# DATASET
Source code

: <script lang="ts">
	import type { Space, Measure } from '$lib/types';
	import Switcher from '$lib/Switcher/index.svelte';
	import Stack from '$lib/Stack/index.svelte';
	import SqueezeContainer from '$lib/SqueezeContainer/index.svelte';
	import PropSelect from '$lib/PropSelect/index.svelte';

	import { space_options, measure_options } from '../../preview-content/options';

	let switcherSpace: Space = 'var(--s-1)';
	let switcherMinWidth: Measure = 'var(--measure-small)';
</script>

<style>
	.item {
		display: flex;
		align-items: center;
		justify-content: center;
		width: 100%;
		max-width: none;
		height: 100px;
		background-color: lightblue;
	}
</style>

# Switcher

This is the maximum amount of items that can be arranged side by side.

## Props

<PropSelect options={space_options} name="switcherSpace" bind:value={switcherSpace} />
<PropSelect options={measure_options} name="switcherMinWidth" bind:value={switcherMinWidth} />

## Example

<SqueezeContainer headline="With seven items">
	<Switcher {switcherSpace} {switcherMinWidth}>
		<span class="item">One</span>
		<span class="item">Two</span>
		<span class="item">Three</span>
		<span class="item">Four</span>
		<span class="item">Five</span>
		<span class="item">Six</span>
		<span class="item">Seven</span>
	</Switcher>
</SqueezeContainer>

# PROBLEM TO SOLVE
Please edit the rows above by replacing "lightblue" with "lightgreen" and keeping everything else unchanged.

# TASK OUTPUT
Source code

: <script lang="ts">
	import type { Space, Measure } from '$lib/types';
	import Switcher from '$lib/Switcher/index.svelte';
	import Stack from '$lib/Stack/index.svelte';
	import SqueezeContainer from '$lib/SqueezeContainer/index.svelte';
	import PropSelect from '$lib/PropSelect/index.svelte';

	import { space_options, measure_options } from '../../preview-content/options';

	let switcherSpace: Space = 'var(--s-1)';
	let switcherMinWidth: Measure = 'var(--measure-small)';
</script>

<style>
	.item {
		display: flex;
		align-items: center;
		justify-content: center;
		width: 100%;
		max-width: none;
		height: 100px;
		background-color: lightgreen;
	}
</style>

# Switcher

This is the maximum amount of items that can be arranged side by side.

## Props

<PropSelect options={space_options} name="switcherSpace" bind:value={switcherSpace} />
<PropSelect options={measure_options} name="switcherMinWidth" bind:value={switcherMinWidth} />

## Example

<SqueezeContainer headline="With seven items">
	<Switcher {switcherSpace} {switcherMinWidth}>
		<span class="item">One</span>
		<span class="item">Two</span>
		<span class="item">Three</span>
		<span class="item">Four</span>
		<span class="item">Five</span>
		<span class="item">Six</span>
		<span class="item">Seven</span>
	</Switcher>
</SqueezeContainer>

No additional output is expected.